No se como supo que escribía poesía, pero dio por sentado que lo hacía y que me sabía el Martín Fierro de memoria. Lo primero era cierto, no lo segundo. Lo único que podía ofrecerle era dos estrofas, la primera y la de los hermanos sean unidos, no mucho más. Lo había leído entero hace tiempo y de vez en cuando lo enseñaba en mis clases, pero conocerlo de memoria era para mi como conocer el Hànyǔ o mandarín estándar, el idioma de Huan el viejo profesor. Él si se sabía varios párrafos de memoria en su idioma y en español y entusiasmado me los recitó. Allí me di cuenta que el mundo es más pequeño de lo que parece y que el tiempo se puede detener, como se detuvo para Huan durante los treinta años que le tomó la traducción de nuestro simbólico gaucho.

--Lo hice me dijo después de una larga conversación porque la vida de Martin Fierro, cuando empecé a leerlo, se parecía mucho a la de los campesinos chinos.
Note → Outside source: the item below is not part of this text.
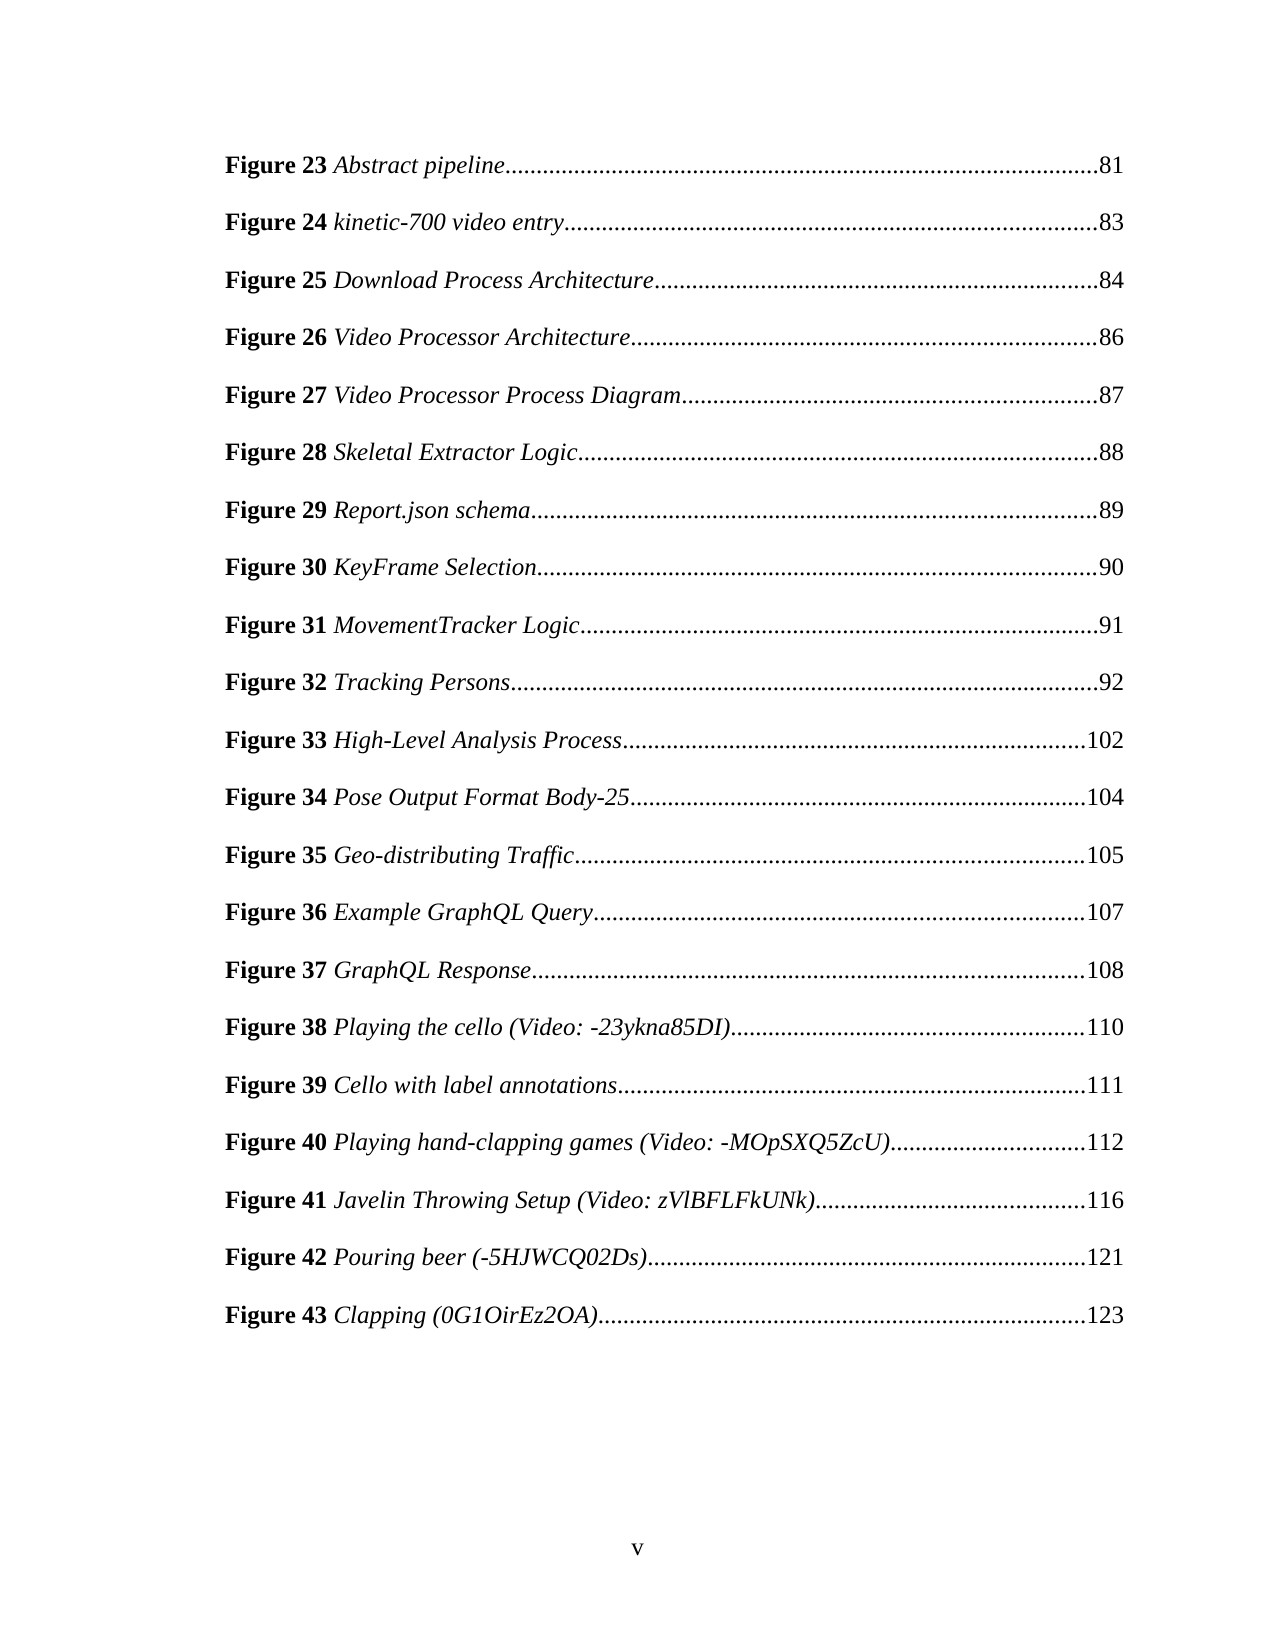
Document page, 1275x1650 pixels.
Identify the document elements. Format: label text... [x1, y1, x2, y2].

Sin duda, me trasmitió su paciencia para esperar otro taxi - no menos de una hora después de haber recorrido las instalaciones del pabellón-, y me prometió que dos de sus alumnas vendrían el día siguiente a buscarnos a mi mujer y a mí para llevarnos a comer la verdadera comida china, no la que conocíamos en occidente. Yo le dije que si venía a la Argentina lo invitaría también a un asado con el mismo tipo de carne que comía nuestro común amigo Martín. Entonces muy amablemente me confesó que eso no sería posible porque tenia un cáncer terminal y todavía debía apurarse por traducir unas estrofas de la segunda parte del poema, por lo que debía concentrarse en ello lo que le quedaba de vida.

 

Al menos conocí a un real gaucho chino antes que lo atrapara la cárcel de la muerte. Es una lástima no tener ninguna foto suya.